Former Roxse Homes Workers Charged with Taking Bribes


BOSTON – September 10, 2015 – (RealEstateRama) — Two former Roxse Homes employees were arrested today on charges that they conspired to rent apartments at the housing development in Roxbury to individuals who were not qualified for those apartments, in exchange for cash bribes.

Mathis Lemons, 41, of Brockton, and Ismael Morales, 35, of Jamaica Plain, were indicted on one count of conspiracy and seven counts of bribery.

The Indictment alleges that Lemons was the assistant property manager and that Morales was a maintenance technician for Roxse Homes, a subsidized housing development on Tremont Street in Roxbury. At Roxse Homes, eligible low-income families and individuals can obtain rental housing for a subsidized rate with Section 8 housing benefits from the U.S. Department of Housing and Urban Development. In 2014, there was a shortage of federally subsidized Section 8 housing in Massachusetts, and Roxse Homes maintained a long waitlist of applicants desiring apartments in the complex. The Roxse Homes waitlist had been closed to external applicants since 2009.

The Indictment alleges that, between approximately September 2014 and February 2015, Lemons and Morales conspired to rent apartments to individuals who were not eligible for subsidized Roxse Homes apartments because they were not on the waitlist. Morales solicited and accepted money from individuals, and in return provided them with blank rental applications. Morales also instructed some of the individuals not to date their applications, or to date their applications in 2006 or 2009, when in fact the applications were completed in 2014. Lemons then added the unqualified individuals to the Roxse Homes computerized waitlist, and falsely wrote that their application dates were 2006 or 2009.

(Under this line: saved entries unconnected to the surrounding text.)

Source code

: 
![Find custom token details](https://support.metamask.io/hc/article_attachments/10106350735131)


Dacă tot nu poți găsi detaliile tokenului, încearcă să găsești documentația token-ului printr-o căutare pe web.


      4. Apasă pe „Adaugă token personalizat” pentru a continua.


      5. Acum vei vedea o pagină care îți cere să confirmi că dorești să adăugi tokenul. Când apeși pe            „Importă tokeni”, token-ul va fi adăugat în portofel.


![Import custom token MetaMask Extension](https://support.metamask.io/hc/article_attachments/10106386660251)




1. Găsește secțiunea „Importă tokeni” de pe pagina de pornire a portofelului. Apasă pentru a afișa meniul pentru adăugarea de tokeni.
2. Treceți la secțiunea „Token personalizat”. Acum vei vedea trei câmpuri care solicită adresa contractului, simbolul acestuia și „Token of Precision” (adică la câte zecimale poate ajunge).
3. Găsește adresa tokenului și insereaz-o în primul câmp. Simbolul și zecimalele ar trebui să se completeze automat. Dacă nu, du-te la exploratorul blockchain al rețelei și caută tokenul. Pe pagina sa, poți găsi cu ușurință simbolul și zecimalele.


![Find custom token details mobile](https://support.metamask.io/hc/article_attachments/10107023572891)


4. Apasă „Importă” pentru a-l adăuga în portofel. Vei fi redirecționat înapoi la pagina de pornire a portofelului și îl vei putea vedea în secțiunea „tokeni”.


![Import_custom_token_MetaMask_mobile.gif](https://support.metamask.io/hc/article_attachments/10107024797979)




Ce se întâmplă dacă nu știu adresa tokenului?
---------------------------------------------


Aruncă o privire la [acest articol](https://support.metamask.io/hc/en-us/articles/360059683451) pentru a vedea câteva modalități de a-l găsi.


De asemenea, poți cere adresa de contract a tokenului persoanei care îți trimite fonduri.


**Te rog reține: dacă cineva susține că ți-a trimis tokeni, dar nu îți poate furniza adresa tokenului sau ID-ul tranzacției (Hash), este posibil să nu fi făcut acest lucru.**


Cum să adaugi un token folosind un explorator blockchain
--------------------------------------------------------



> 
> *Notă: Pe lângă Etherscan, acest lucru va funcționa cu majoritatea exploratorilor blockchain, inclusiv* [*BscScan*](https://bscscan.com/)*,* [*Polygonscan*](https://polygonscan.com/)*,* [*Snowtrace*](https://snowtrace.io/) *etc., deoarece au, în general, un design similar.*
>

The charge of conspiracy provides a sentence of no greater than five years in prison, three years of supervised release, and a fine of $250,000. The charge of bribery provides a sentence of no greater than 10 years in prison, three years of supervised release, and a fine of $250,000. Actual sentences for federal crimes are typically less than the maximum penalties. Sentences are imposed by a federal district court judge based upon the U.S. Sentencing Guidelines and other statutory factors.

United States Attorney Carmen M. Ortiz; Christina Scaringi, Special Agent in Charge of the U.S. Department of Housing and Urban Development, Office of the Inspector General, New York Regional Office; Matthew J. Etre, Special Agent in Charge of Homeland Security Investigations in Boston; Glenn A. Cunha, Inspector General of Massachusetts; and Boston Police Commissioner William B. Evans, made the announcement today. The case is being prosecuted by Assistant U.S. Attorney Kristina E. Barclay of Ortiz’s Public Corruption Unit.

The details contained in the Indictment are allegations. The defendants are presumed innocent unless and until proven guilty beyond a reasonable doubt in a court of law.